Fin qui il comunicato. È appena il caso di ricordare che a fare ricorso qualche tempo fa all’espressione politica dei due forni, in altre parole a rivolgere l’accusa di trasformismo e di opportunismo ai propri avversari, fu il leader di Forza Italia Silvio Berlusconi che non esitò a stigmatizzare l’atteggiamento di Pierferdinando Casini che, pur stando all’opposizione, votò a favore del rifinanziamento della missione italiana in Afghanistan sostenuto dal governo.

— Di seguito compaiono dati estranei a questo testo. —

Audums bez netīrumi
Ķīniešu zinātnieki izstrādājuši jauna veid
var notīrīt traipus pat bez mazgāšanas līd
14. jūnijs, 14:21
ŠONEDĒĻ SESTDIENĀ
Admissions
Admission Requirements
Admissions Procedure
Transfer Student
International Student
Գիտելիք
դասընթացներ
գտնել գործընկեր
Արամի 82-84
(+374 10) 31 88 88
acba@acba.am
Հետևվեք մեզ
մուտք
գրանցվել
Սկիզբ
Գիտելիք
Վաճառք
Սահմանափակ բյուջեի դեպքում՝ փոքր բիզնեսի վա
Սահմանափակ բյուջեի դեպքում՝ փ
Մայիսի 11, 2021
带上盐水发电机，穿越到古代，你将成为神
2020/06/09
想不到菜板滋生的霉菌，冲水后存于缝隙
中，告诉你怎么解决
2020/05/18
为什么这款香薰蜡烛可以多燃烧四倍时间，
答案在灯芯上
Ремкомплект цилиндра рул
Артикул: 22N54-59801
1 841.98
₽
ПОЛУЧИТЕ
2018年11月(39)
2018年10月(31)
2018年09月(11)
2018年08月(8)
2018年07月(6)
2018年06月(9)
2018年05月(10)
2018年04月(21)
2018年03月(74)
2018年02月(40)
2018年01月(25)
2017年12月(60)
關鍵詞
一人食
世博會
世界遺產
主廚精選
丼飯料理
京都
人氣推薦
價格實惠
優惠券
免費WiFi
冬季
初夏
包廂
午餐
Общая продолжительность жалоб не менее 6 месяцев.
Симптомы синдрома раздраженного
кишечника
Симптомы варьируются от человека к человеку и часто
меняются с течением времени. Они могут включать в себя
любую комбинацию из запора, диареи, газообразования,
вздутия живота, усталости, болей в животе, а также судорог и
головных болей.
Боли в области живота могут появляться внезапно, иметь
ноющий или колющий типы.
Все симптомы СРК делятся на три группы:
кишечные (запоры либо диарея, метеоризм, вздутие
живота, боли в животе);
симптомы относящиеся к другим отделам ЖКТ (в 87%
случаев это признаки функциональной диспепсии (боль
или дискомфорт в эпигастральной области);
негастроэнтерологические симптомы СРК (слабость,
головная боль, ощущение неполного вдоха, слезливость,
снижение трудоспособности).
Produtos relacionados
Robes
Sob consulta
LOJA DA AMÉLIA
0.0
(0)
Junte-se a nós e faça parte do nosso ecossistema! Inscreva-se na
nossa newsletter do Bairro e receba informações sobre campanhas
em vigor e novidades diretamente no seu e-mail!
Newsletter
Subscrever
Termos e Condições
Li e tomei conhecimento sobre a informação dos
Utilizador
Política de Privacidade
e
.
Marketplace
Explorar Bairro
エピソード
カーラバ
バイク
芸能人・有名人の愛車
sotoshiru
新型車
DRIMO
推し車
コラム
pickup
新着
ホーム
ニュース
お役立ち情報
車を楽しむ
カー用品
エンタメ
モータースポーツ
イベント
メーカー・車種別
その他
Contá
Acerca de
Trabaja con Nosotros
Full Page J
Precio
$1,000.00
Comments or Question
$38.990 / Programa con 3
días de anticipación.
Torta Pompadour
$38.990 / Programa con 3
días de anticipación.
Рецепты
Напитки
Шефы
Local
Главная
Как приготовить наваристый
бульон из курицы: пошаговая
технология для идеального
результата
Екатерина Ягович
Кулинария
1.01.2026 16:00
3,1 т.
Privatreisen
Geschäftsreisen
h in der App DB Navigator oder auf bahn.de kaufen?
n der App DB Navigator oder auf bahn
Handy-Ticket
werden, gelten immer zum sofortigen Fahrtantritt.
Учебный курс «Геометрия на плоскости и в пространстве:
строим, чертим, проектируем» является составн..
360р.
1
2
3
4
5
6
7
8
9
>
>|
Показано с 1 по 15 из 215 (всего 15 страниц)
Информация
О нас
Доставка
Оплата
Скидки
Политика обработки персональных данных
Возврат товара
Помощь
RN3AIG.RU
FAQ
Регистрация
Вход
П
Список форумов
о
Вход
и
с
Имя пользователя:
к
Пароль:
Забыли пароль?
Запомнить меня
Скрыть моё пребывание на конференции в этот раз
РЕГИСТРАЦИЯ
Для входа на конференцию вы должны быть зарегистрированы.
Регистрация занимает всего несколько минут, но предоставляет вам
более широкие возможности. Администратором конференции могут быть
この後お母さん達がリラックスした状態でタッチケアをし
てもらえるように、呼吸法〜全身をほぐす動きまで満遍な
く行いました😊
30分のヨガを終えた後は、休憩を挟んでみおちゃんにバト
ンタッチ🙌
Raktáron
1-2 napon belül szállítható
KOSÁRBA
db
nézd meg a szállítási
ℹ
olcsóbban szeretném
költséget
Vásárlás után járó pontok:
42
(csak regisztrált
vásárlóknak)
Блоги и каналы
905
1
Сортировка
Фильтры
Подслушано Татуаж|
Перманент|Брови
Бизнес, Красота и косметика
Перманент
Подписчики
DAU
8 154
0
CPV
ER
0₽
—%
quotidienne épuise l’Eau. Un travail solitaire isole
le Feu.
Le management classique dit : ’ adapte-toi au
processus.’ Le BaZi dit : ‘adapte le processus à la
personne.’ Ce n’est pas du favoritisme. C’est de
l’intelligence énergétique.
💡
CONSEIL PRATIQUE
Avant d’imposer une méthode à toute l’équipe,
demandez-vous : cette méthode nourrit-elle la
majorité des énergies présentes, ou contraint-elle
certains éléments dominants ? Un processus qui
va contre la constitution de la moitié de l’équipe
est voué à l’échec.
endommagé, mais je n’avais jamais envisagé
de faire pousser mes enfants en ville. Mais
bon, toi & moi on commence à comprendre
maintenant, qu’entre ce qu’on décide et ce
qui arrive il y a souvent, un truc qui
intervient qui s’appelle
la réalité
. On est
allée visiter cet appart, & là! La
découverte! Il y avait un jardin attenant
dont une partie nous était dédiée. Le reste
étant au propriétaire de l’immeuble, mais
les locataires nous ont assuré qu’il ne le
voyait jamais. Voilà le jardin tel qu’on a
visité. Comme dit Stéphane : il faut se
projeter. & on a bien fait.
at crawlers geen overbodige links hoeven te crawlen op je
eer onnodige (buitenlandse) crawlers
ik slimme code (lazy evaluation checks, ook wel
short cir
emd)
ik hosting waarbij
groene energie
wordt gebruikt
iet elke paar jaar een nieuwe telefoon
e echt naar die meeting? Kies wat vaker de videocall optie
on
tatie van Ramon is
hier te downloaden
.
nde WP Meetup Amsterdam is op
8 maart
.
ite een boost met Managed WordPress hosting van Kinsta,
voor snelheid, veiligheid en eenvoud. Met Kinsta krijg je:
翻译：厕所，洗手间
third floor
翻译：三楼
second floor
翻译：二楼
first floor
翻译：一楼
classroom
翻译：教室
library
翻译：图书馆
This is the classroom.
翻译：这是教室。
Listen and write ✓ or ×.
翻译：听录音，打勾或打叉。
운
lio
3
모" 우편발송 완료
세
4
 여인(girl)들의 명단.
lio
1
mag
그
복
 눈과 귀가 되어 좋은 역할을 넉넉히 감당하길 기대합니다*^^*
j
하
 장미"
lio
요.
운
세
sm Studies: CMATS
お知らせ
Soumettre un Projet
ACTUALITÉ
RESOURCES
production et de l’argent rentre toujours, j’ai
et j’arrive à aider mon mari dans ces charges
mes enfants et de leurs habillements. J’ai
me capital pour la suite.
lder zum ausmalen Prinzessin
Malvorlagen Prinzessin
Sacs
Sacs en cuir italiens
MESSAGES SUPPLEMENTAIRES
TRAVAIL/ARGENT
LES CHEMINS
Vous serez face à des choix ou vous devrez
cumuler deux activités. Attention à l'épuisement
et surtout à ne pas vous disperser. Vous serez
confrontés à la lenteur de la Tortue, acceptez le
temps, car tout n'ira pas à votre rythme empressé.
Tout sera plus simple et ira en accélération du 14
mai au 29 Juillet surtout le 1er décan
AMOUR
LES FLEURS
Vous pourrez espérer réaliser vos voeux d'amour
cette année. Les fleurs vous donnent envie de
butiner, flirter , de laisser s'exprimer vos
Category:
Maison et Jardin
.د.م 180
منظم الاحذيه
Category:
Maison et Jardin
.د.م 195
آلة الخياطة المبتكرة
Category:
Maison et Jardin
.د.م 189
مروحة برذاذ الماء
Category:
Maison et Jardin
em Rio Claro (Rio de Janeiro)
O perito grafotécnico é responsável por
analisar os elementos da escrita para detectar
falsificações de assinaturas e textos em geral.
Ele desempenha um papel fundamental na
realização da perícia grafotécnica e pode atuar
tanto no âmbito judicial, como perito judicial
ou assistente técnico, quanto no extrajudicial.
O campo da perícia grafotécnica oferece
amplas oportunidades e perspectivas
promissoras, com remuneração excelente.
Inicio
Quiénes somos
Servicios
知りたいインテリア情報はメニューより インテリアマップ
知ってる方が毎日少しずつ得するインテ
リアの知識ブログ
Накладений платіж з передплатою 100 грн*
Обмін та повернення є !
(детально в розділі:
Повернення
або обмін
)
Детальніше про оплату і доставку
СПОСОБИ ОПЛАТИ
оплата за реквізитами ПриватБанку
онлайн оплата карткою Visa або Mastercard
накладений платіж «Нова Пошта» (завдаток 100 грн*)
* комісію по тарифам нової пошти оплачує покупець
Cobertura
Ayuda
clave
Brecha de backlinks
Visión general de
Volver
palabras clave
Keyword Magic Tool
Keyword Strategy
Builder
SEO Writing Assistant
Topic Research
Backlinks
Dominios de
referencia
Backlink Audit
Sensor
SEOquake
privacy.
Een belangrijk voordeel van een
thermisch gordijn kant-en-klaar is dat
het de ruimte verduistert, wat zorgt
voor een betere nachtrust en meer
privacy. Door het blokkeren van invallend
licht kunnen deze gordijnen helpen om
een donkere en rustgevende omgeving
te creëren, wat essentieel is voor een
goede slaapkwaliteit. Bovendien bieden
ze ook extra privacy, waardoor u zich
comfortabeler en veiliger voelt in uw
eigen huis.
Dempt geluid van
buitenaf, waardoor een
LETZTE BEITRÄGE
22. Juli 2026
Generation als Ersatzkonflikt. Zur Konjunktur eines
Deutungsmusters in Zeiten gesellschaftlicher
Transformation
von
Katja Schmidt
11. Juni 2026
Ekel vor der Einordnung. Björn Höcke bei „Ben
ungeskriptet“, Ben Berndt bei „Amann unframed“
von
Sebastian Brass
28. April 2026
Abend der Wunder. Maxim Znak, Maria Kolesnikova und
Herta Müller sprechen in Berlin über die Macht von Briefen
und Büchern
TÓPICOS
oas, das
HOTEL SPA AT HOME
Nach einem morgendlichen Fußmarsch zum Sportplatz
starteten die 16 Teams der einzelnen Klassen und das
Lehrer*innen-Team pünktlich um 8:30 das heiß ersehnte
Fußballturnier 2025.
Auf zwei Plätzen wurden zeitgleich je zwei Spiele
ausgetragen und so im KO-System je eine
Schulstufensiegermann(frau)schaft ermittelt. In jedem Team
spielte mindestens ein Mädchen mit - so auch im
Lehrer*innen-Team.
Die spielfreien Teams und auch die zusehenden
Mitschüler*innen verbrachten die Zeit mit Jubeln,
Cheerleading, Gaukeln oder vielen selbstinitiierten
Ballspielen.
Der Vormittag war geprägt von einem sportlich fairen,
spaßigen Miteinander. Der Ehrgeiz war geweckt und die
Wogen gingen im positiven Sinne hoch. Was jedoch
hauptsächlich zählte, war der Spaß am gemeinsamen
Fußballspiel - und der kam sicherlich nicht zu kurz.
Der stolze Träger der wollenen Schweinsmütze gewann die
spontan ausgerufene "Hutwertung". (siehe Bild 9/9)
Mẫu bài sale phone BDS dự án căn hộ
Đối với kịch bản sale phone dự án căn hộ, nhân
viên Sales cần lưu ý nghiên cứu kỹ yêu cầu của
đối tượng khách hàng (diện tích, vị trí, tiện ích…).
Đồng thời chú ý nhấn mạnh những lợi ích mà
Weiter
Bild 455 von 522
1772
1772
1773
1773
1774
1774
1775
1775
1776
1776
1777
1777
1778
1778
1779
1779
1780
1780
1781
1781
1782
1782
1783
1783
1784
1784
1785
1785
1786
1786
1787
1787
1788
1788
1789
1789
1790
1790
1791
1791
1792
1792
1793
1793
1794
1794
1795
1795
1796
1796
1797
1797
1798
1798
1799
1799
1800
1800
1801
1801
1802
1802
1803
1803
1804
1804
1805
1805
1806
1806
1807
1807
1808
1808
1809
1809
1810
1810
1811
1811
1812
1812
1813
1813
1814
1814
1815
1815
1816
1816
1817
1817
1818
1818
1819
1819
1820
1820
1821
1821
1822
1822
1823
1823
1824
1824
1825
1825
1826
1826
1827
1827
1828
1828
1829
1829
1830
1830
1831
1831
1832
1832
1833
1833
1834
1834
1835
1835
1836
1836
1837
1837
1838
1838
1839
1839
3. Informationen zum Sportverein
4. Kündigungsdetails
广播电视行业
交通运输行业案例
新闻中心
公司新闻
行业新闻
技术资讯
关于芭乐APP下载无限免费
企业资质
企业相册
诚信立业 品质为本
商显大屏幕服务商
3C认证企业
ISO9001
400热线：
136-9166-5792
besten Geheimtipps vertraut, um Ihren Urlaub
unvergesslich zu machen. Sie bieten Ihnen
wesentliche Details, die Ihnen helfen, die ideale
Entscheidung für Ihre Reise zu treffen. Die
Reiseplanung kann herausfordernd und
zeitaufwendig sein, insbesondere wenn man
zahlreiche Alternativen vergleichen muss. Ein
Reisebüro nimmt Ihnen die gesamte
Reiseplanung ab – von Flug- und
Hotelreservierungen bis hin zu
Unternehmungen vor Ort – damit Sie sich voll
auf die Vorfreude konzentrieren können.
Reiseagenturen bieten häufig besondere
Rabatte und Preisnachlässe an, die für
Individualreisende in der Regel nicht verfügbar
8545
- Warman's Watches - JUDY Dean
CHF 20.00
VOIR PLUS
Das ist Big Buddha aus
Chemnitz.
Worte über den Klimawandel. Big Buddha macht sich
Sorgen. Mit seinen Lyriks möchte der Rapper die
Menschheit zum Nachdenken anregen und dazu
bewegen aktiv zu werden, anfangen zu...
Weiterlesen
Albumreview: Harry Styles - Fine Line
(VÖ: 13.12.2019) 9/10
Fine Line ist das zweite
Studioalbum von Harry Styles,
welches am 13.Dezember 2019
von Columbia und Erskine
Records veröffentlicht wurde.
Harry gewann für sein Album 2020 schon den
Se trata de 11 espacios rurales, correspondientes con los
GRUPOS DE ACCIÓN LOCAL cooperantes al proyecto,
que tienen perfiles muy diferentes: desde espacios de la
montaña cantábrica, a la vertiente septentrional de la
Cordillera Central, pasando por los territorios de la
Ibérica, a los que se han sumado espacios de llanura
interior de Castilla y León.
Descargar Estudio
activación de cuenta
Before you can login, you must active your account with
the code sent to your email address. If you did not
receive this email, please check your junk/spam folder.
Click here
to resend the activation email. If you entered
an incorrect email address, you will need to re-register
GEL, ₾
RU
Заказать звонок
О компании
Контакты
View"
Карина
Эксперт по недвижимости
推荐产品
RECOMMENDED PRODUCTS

Al forno di sinistra (all’epoca i socialisti) e a quello di destra (i liberali, senza escludere i missini) fece pure riferimento Giulio Andreotti quando, richiesto di spiegare la vicenda politica italiana degli anni Sessanta, non ebbe esitazione a dire che il suo partito, la Dc, per acquistare il pane, in altri termini per raggiungere gli obiettivi politici che consentissero di governare il Paese, non esitò ad utilizzare uno dei due forni che, a seconda del momento, potesse avere a disposizione.